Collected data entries
----------
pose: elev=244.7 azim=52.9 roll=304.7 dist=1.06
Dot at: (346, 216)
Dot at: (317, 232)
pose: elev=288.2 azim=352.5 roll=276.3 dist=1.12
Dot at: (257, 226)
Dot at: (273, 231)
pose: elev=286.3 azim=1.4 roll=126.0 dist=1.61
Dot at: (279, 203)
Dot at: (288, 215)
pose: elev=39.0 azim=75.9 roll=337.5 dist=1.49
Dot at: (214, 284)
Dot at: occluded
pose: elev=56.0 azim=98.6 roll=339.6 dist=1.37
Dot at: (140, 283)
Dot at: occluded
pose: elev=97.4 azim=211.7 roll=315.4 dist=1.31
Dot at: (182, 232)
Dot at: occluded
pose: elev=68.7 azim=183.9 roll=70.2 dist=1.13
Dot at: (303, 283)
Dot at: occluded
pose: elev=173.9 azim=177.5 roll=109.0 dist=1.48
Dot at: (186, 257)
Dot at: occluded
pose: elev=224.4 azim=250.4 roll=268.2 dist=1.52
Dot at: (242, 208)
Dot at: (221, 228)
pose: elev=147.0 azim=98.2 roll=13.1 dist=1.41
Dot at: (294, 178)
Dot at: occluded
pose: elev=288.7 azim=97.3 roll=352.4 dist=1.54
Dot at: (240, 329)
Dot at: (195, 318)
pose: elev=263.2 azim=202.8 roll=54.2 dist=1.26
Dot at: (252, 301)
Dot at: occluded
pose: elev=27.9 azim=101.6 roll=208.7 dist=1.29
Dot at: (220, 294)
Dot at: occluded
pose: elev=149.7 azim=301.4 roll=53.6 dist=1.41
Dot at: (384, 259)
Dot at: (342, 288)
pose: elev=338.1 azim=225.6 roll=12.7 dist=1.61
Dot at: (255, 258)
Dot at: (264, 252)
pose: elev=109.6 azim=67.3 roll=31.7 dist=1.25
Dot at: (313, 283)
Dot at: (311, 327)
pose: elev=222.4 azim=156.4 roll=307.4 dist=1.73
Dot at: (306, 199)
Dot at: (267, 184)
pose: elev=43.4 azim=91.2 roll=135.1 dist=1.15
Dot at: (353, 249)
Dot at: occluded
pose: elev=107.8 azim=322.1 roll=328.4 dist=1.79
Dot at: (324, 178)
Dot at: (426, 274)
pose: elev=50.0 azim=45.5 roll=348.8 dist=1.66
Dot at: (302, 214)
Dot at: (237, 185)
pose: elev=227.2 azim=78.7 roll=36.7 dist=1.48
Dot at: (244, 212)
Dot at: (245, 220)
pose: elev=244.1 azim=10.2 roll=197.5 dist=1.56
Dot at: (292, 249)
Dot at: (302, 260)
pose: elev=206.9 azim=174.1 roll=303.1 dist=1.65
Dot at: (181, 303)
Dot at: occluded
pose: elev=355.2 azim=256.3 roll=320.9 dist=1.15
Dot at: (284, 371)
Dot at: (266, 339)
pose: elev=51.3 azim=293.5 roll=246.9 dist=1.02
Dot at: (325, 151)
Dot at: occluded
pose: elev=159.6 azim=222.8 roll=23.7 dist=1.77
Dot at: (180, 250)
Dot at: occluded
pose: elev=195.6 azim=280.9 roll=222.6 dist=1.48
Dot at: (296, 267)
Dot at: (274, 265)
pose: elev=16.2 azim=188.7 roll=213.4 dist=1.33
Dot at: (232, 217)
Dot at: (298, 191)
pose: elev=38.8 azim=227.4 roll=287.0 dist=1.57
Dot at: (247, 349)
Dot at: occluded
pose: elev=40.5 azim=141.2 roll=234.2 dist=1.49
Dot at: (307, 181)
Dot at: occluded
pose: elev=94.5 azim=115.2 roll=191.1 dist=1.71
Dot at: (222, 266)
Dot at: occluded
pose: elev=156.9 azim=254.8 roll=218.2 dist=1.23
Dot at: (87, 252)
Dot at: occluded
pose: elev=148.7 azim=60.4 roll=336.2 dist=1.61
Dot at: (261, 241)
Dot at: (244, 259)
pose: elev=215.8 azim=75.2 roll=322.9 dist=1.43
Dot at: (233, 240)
----------
Prompt:
Could you update these rows so that every "pose" becomes "view" while everything else stays the same?

Result:
view: elev=244.7 azim=52.9 roll=304.7 dist=1.06
Dot at: (346, 216)
Dot at: (317, 232)
view: elev=288.2 azim=352.5 roll=276.3 dist=1.12
Dot at: (257, 226)
Dot at: (273, 231)
view: elev=286.3 azim=1.4 roll=126.0 dist=1.61
Dot at: (279, 203)
Dot at: (288, 215)
view: elev=39.0 azim=75.9 roll=337.5 dist=1.49
Dot at: (214, 284)
Dot at: occluded
view: elev=56.0 azim=98.6 roll=339.6 dist=1.37
Dot at: (140, 283)
Dot at: occluded
view: elev=97.4 azim=211.7 roll=315.4 dist=1.31
Dot at: (182, 232)
Dot at: occluded
view: elev=68.7 azim=183.9 roll=70.2 dist=1.13
Dot at: (303, 283)
Dot at: occluded
view: elev=173.9 azim=177.5 roll=109.0 dist=1.48
Dot at: (186, 257)
Dot at: occluded
view: elev=224.4 azim=250.4 roll=268.2 dist=1.52
Dot at: (242, 208)
Dot at: (221, 228)
view: elev=147.0 azim=98.2 roll=13.1 dist=1.41
Dot at: (294, 178)
Dot at: occluded
view: elev=288.7 azim=97.3 roll=352.4 dist=1.54
Dot at: (240, 329)
Dot at: (195, 318)
view: elev=263.2 azim=202.8 roll=54.2 dist=1.26
Dot at: (252, 301)
Dot at: occluded
view: elev=27.9 azim=101.6 roll=208.7 dist=1.29
Dot at: (220, 294)
Dot at: occluded
view: elev=149.7 azim=301.4 roll=53.6 dist=1.41
Dot at: (384, 259)
Dot at: (342, 288)
view: elev=338.1 azim=225.6 roll=12.7 dist=1.61
Dot at: (255, 258)
Dot at: (264, 252)
view: elev=109.6 azim=67.3 roll=31.7 dist=1.25
Dot at: (313, 283)
Dot at: (311, 327)
view: elev=222.4 azim=156.4 roll=307.4 dist=1.73
Dot at: (306, 199)
Dot at: (267, 184)
view: elev=43.4 azim=91.2 roll=135.1 dist=1.15
Dot at: (353, 249)
Dot at: occluded
view: elev=107.8 azim=322.1 roll=328.4 dist=1.79
Dot at: (324, 178)
Dot at: (426, 274)
view: elev=50.0 azim=45.5 roll=348.8 dist=1.66
Dot at: (302, 214)
Dot at: (237, 185)
view: elev=227.2 azim=78.7 roll=36.7 dist=1.48
Dot at: (244, 212)
Dot at: (245, 220)
view: elev=244.1 azim=10.2 roll=197.5 dist=1.56
Dot at: (292, 249)
Dot at: (302, 260)
view: elev=206.9 azim=174.1 roll=303.1 dist=1.65
Dot at: (181, 303)
Dot at: occluded
view: elev=355.2 azim=256.3 roll=320.9 dist=1.15
Dot at: (284, 371)
Dot at: (266, 339)
view: elev=51.3 azim=293.5 roll=246.9 dist=1.02
Dot at: (325, 151)
Dot at: occluded
view: elev=159.6 azim=222.8 roll=23.7 dist=1.77
Dot at: (180, 250)
Dot at: occluded
view: elev=195.6 azim=280.9 roll=222.6 dist=1.48
Dot at: (296, 267)
Dot at: (274, 265)
view: elev=16.2 azim=188.7 roll=213.4 dist=1.33
Dot at: (232, 217)
Dot at: (298, 191)
view: elev=38.8 azim=227.4 roll=287.0 dist=1.57
Dot at: (247, 349)
Dot at: occluded
view: elev=40.5 azim=141.2 roll=234.2 dist=1.49
Dot at: (307, 181)
Dot at: occluded
view: elev=94.5 azim=115.2 roll=191.1 dist=1.71
Dot at: (222, 266)
Dot at: occluded
view: elev=156.9 azim=254.8 roll=218.2 dist=1.23
Dot at: (87, 252)
Dot at: occluded
view: elev=148.7 azim=60.4 roll=336.2 dist=1.61
Dot at: (261, 241)
Dot at: (244, 259)
view: elev=215.8 azim=75.2 roll=322.9 dist=1.43
Dot at: (233, 240)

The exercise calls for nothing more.